Dadurch, dass er als „Läufer“ – so wurden die 89 Jungen genannt, die in Auschwitz-Birkenau Botendienste verrichten mussten und später als "Birkenau Boys" bekannt wurden – ausgewählt wurde, verlor er auch den Kontakt zu seinem Vater. Dennoch bekommt er mit, wie sein Vater zu Tode gequält wurde.

Noch kleinteiliger sind seine Erinnerungen an das Konzentrationslager Mauthausen und die Außenlager Melk, Gunskirchen und Wels. Hier setzt sich für Michael Kraus ein Zusammenhalt mit anderen Jungen fort, die versuchen, sich, angesichts brutalen Wachpersonals, fürchterlicher Unterkunft und Verpflegung sowie rabiater Mitgefangener, gegenseitig zu unterstützen. Die Freundschaft und Solidarität untereinander hält viele von ihnen am Leben und begleitet Michael Kraus bis zur Rückkehr nach Tschechien.
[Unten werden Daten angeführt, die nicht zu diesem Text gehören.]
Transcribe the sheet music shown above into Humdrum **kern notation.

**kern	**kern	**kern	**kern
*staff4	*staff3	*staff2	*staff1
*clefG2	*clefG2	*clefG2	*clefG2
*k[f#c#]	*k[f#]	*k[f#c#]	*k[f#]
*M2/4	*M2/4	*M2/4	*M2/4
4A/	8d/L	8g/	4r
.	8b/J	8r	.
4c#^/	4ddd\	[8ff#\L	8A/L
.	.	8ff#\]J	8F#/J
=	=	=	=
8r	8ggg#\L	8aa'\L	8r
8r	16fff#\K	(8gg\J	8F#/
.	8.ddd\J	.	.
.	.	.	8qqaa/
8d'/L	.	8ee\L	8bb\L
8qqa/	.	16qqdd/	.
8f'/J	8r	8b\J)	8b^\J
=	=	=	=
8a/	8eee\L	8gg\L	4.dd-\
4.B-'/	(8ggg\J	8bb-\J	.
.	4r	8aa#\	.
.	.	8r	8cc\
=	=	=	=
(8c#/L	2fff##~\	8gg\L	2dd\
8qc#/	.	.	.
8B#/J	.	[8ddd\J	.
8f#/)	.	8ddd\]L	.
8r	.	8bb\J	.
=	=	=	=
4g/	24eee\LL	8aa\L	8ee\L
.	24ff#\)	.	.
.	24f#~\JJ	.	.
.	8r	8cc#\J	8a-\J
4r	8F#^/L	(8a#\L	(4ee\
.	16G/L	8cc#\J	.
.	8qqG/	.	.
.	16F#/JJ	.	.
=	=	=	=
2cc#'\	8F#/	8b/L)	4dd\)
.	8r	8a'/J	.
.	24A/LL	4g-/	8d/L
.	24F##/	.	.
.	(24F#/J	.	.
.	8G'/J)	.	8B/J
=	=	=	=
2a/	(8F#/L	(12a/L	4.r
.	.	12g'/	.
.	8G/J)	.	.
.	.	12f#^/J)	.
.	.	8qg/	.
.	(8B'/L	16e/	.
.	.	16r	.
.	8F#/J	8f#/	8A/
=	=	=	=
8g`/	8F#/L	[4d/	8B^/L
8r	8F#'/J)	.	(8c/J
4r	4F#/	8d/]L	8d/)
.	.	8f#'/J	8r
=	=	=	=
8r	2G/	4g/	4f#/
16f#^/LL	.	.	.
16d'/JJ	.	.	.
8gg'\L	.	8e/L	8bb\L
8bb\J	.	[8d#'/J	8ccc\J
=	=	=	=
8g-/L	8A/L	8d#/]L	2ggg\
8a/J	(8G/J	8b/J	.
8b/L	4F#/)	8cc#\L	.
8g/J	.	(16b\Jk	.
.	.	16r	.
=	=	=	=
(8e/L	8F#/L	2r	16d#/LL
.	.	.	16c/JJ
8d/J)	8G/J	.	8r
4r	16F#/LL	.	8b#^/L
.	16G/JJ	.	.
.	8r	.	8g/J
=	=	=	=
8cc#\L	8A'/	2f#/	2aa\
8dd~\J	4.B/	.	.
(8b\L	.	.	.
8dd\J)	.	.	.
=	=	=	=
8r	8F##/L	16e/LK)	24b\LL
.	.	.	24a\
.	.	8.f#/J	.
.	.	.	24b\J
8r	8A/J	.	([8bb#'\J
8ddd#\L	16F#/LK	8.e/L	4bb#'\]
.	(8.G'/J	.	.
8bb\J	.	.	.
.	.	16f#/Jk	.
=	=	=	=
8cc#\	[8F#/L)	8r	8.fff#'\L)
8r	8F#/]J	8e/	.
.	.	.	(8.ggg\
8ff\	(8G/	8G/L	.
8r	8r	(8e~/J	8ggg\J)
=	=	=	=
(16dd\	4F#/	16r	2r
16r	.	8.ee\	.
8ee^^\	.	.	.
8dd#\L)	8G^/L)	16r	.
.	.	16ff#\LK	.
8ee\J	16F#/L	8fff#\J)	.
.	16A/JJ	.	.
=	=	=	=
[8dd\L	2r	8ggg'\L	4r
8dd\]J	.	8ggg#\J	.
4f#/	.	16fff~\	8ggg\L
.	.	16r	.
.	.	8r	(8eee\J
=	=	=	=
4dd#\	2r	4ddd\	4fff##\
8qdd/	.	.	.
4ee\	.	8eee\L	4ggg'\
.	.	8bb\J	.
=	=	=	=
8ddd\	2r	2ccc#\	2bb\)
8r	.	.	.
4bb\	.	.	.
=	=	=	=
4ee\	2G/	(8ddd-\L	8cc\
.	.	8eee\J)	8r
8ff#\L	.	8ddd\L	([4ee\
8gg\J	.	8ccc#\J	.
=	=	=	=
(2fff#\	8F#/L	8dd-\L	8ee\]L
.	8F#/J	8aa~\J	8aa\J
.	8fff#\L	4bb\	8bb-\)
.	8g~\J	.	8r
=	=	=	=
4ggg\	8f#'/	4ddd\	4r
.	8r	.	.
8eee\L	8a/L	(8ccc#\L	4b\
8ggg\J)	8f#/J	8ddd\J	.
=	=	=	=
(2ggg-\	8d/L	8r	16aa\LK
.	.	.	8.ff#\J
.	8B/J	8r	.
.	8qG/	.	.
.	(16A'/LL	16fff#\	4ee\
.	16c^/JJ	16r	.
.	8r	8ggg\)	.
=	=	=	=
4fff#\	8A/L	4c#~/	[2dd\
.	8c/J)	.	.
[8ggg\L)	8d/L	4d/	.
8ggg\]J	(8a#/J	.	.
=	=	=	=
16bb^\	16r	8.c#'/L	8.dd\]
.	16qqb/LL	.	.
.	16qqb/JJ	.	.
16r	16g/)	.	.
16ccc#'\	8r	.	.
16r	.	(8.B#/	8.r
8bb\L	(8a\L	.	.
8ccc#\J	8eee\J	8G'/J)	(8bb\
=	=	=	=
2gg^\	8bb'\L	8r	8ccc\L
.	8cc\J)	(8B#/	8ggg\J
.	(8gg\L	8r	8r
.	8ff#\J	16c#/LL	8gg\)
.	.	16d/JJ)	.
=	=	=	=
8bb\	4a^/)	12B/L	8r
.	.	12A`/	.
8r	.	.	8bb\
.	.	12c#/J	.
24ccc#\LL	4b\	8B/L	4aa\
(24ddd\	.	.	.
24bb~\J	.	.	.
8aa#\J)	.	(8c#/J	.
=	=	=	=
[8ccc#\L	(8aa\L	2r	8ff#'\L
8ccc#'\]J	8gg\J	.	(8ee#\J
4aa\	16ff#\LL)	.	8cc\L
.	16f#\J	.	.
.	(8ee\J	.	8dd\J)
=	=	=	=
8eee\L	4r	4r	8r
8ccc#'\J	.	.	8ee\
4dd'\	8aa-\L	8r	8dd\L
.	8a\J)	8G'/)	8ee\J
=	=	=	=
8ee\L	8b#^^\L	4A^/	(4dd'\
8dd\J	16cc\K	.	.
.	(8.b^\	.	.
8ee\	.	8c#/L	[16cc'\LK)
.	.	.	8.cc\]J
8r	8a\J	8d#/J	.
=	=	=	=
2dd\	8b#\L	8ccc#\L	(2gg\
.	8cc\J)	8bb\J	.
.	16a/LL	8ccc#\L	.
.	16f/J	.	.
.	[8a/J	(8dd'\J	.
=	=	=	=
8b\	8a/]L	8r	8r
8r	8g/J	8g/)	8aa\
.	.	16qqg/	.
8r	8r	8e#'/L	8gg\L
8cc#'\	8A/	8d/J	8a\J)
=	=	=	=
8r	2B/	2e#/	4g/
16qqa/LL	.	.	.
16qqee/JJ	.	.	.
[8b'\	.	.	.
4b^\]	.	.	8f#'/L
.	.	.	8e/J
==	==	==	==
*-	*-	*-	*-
Bemerkenswert ist das wiederkehrende Motiv der Rache. Teils ist es mit der freudigen Beschreibung von alliierten Fliegerverbänden, die im Frühjahr 1945 über die Lager fliegen und naheliegende Orte bombardieren verbunden. So schreibt Kraus rückblickend: „Täglich flogen sie [Fliegerverbände, Anm. LF] mehrmals über das Städtchen hinweg und warfen in nächster Umgebung Bomben ab. Das war ein schöner Anblick – die Verbündeten, die Rache nahmen, die großen Bomber, die in der Sonne glänzten.“ (S.67) und später – in Erinnerung an seinen Vater – der Appell an sich selbst „Halte durch und räche dich!“ (S.83).

Mit seinem Tagebuch hat der 2018 verstorbene Michael Kraus ein beeindruckendes Zeugnis seiner Verfolgung und des Innenlebens eines Jugendlichen abgelegt. In klarer Sprache sind seine Aufzeichnungen mal Chronik oder Lexikon eines Konzentrationslagers, mal nüchterne Wiedergabe von Abläufen, mal Einblick in seine Emotionen. Die spezielle Form eines frühen, schriftlichen Überlebendenberichts ist selten und faszinierend zugleich. Kraus bringt seine Erinnerungen mehrmals mit Wissen zusammen, das er erst nach seiner Befreiung erlangte, wie etwa den Fortlauf des Krieges, eine Orientierung für die Leser*innen, die den Tagebuchcharakter jedoch nicht verfälscht.

Viele Angaben von Kraus, insbesondere zu einzelnen Deportationen und Kurzbiographien zu Weggefährten haben die Herausgeber*innen akribisch recherchiert und helfen den Leser*innen angesichts der vielen Orts- und Personennamen dem Zeitzeugnis folgen zu können. Es lässt sich erkennen mit wie viel Sorgfalt die Herausgeber*innen sich bemüht haben, das literarische Erbe möglichst unverfälscht zu übersetzen und aufzubereiten.

Michael Kraus: Tagebuch 1942-1945. Aufzeichnungen eines Fünfzehnjährigen aus dem Holocaust, Metropol Verlag 2015, 19€.